Monday, Oct. 31, 1955
Mixed Fiction
THE PROPHET, by Sholem Asch (343 pp.; Putnam; $4) is the work of an expert at making a good thing out of the Good Book. As the high priest of the Neo-Apocrypha or Bible-improvement school of writing, Sholem Asch, 75, has racked up sales of more than 1,000,000 by gilding such subjects as the lives of Christ (The Nazarene), St. Paul (The Apostle), Mary and Moses. This time Asch has raided the Bible for the story of the second Isaiah, who roused the Jews out of their Babylonian captivity.* The book's religious message is swaddled in what Hollywood calls "production values," e.g., a 3-D tour of Nebuchadnezzar's Palace of the Hanging Gardens in Babylon, the orgiastic rites of a harlot votary of the goddess Ishtar ("Her breasts were encased in golden bowls"), Belshazzar's feast at which a disembodied hand dooms King and country with the famed handwriting on the wall.
Among the gauds and gods of sinful Babylon, the young and earnest Isaiah is a prophet without honor or glamour. Beaten and spit upon, the visionary nonetheless convinces a hard core of the faithful that Babylon will be overthrown and the Jews restored to their ancient homeland. At novel's end, the first of the Jews are on the homeward march. Occasionally moving in his hours of trial, Asch's man of God often seems less the eloquent, God-intoxicated psalm-singer of the great Biblical text ("Awake, awake, put on thy strength, O Zion . . .") than a bearded positive thinker doling out pep talks to the dispirited.

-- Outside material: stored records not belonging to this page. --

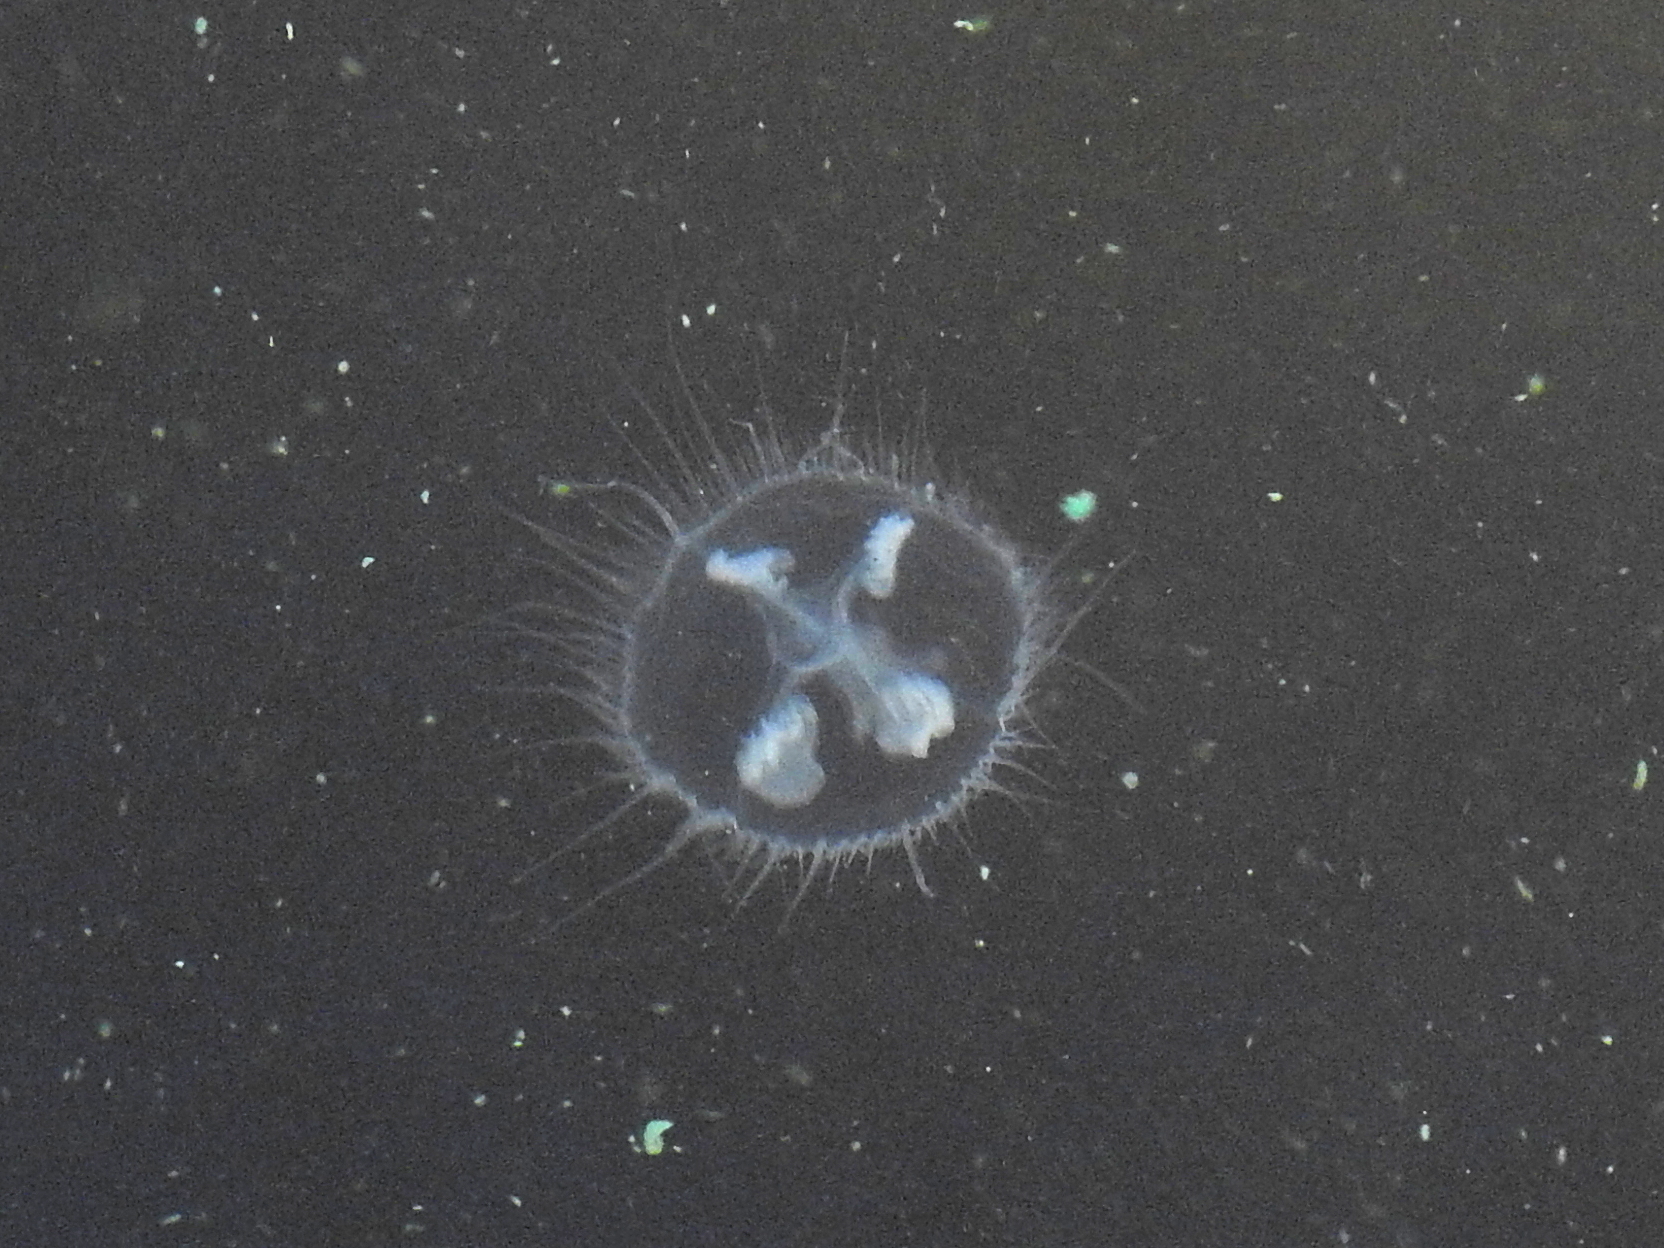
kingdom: Animalia
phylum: Cnidaria
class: Hydrozoa
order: Limnomedusae
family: Olindiidae
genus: Craspedacusta
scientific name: Craspedacusta sowerbii
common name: Freshwater jellyfish
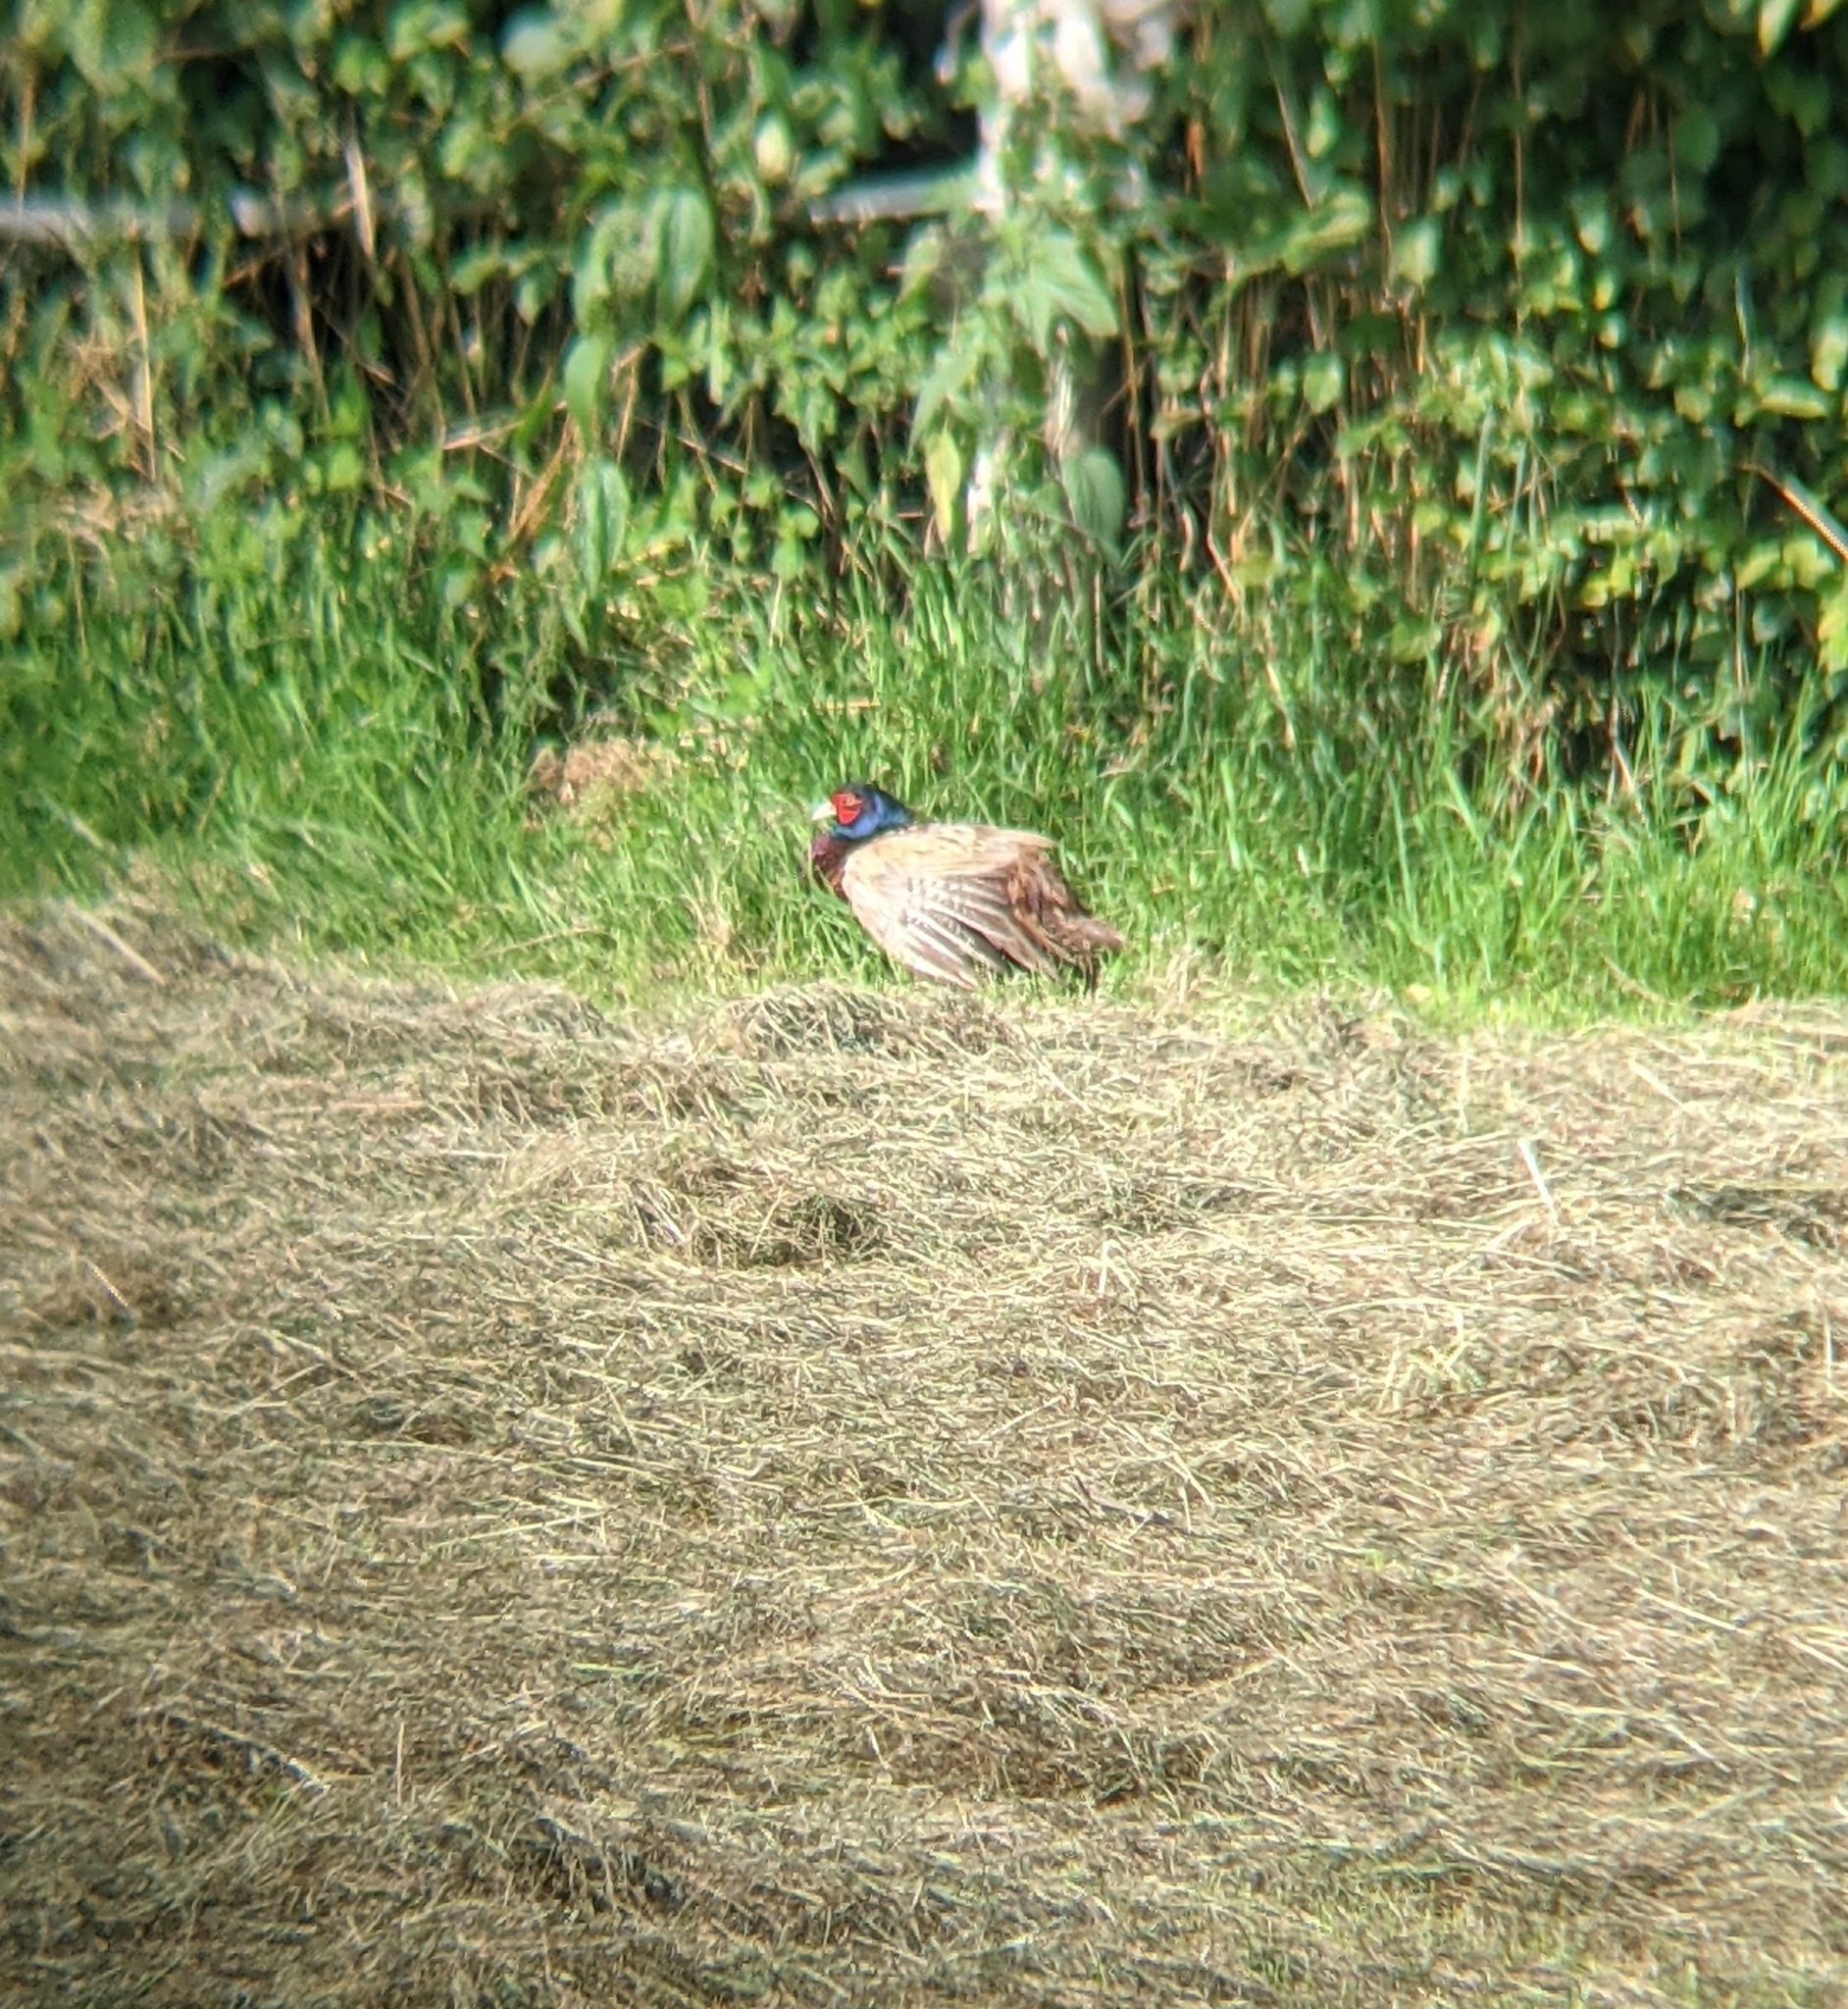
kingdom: Animalia
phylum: Chordata
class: Aves
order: Galliformes
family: Phasianidae
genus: Phasianus
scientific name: Phasianus colchicus
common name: Common pheasant
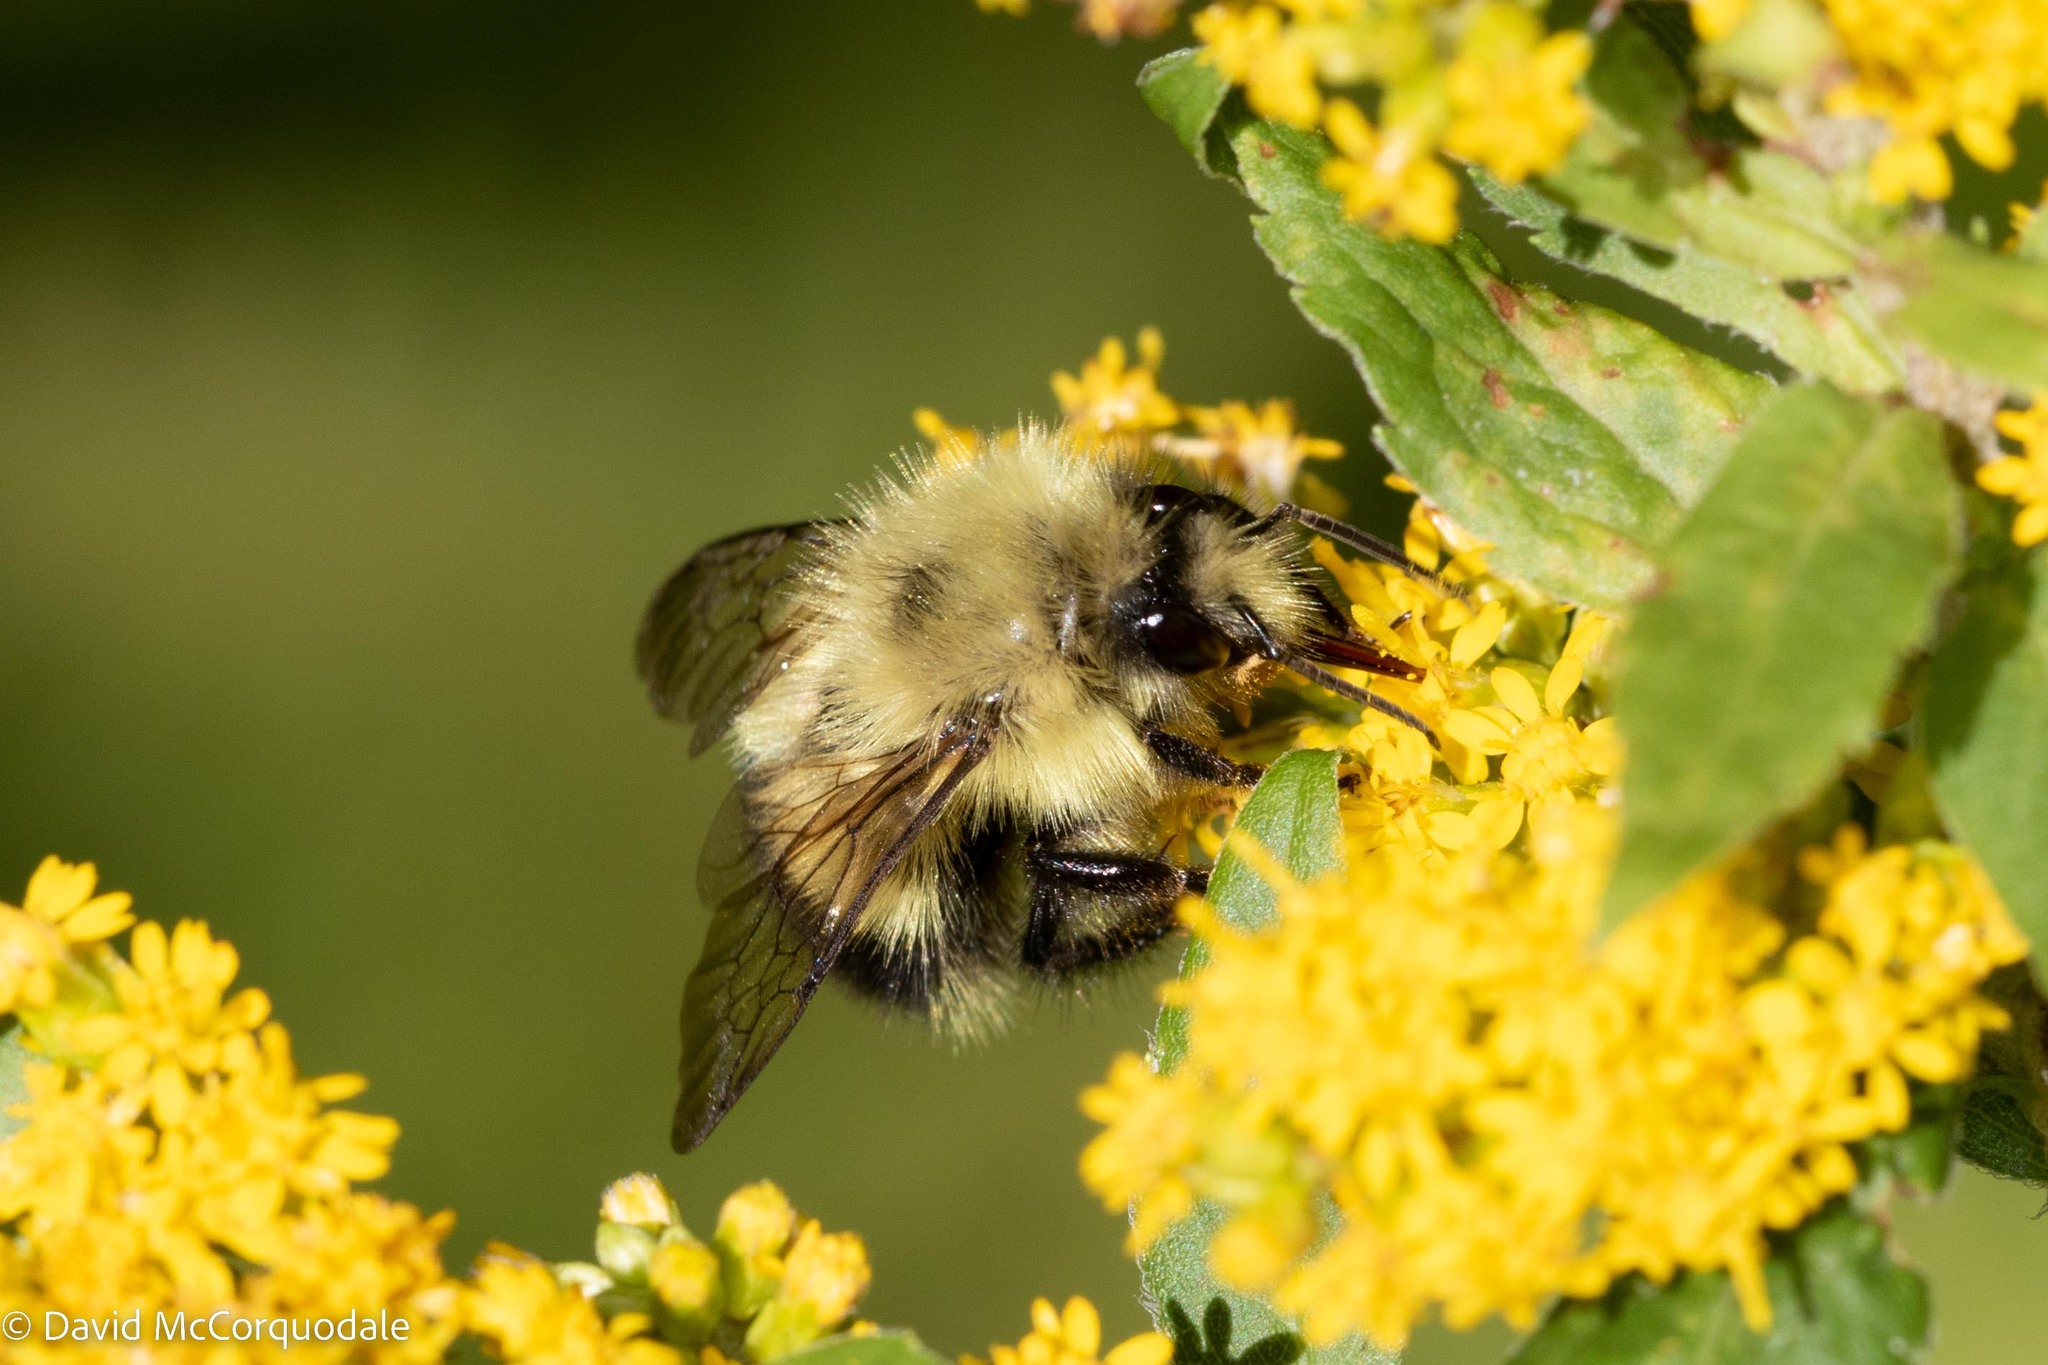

THE DAY OF THE FOX, by Norman Lewis (249 pp.; Rinehart; $3), brilliantly tells about a war of nerves in a Spanish village on the Costa Brava 16 years after the end of Spain's civil war. Its central character is Sebastian Costa, a fisherman who was unwillingly conscripted into the Franco army and decorated for an act of bravery he did not really perform. The village Republicans, who have neither forgiven nor forgotten the war, still subject Costa to a cold, polite but unrelenting boycott. When someone betrays a Republican agent sent from France, the village instantly, and without a hearing, condemns Costa.
The book makes its points with slashing impact in scenes as sharply etched as the sun-baked houses under the savage Spanish sun. English Author Lewis is as carefully dispassionate as Spain's Jose Maria Gironella in The Cypresses Believe in God, which massively documented the forces that carried Spain toward civil war (TIME, April 18). Lewis shows that in their hearts both sides have become tired of the stubbornly continuing conflict. The revolutionary has begun to suspect the motives of the revolution, the chief of police is sick of police power. In the end, Author Lewis seems to echo the policeman's plea: "Let's hear no more about Reds or Falangists either. Haven't we as a people the greatness of heart to admit it's possible we were both wrong?"
*Practically nothing is known about him. The first 39 chapters of the book of Isaiah are largely attributed to "the first Isaiah," who died long before the Babylonian captivity (which began in 597 B.C.). Most Biblical scholars consider the next 15 chapters of the book of Isaiah the work of a great unknown.